We tend to assume, we want to believe, that art should speak for itself—but that's never really been true. It matters where a picture comes from. Before the days of photography and A.I. this wasn't as much of an issue, but it was an issue. A 19th century European painting featuring Japanese motifs has to be understood differently from a Japanese painting with the same motifs. They each tell different stories. They each mean different things.
Similarly, a photograph of a real family experiencing struggle and hardship moves us in a different way than an illustration of the same subject can, though we value both types of pictures for different reasons.

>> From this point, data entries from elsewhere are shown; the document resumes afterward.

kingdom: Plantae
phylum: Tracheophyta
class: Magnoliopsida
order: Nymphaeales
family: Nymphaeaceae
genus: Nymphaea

And here we discover the real insight provided by the example of photography with respect to A.I. image generators. The power of photography as a form of art, self-expression and communication actually undermines the argument that A.I. images should be put on the same level as human creations. Photography has given us another way to connect with the world, people, our shared reality called LIFE. Because LIFE is what’s on both sides of the lens. A.I. “art” has given us nothing remotely on that level.
A.I. image generation is new so most of us are not sensitive to the need to know where a picture came from, what produced it. Many people are bedazzled by the unusual (especially if it looks realistic), which A.I. delivers fairly easily, thanks to a massive training bank of images misappropriated from me and countless other artists. A.I. images will almost certainly be of enormous impact in the commercial, capitalist world, but that is by jettisoning the highest aspirations of art, creativity, and self-expression.
The A.I.-dependent MUST believe that what they’re doing is not only making art, but is a superior form of 21st century creativity that the slow-witted can’t grasp, and are therefore afraid of. This shouldn’t be surprising, because what psyche would not prefer the mantle of creative genius vs. mere onlooker?
When I look at the work of an artist, whether seasoned expert or naive beginner, I see a human's life, their particular magic, even though I may know nothing about the person other than their art. I see a living creature facing life the same as me, my dog, my pet mouse. I see an artistic journey in the stream of evolving images. I SEE A PERSON THROUGH THEIR ART. I see a person not always in control of what is coming out. THAT IS THE WHOLE POINT OF ART.
In this social media landscape we've come to think the point of art is to get attention and followers; in the capitalist culture we think it's to make money. A.I. is going to help some people (but mostly companies) get those things. But those achievements are hollow and meaningless relative to the contribution of artists to civilization.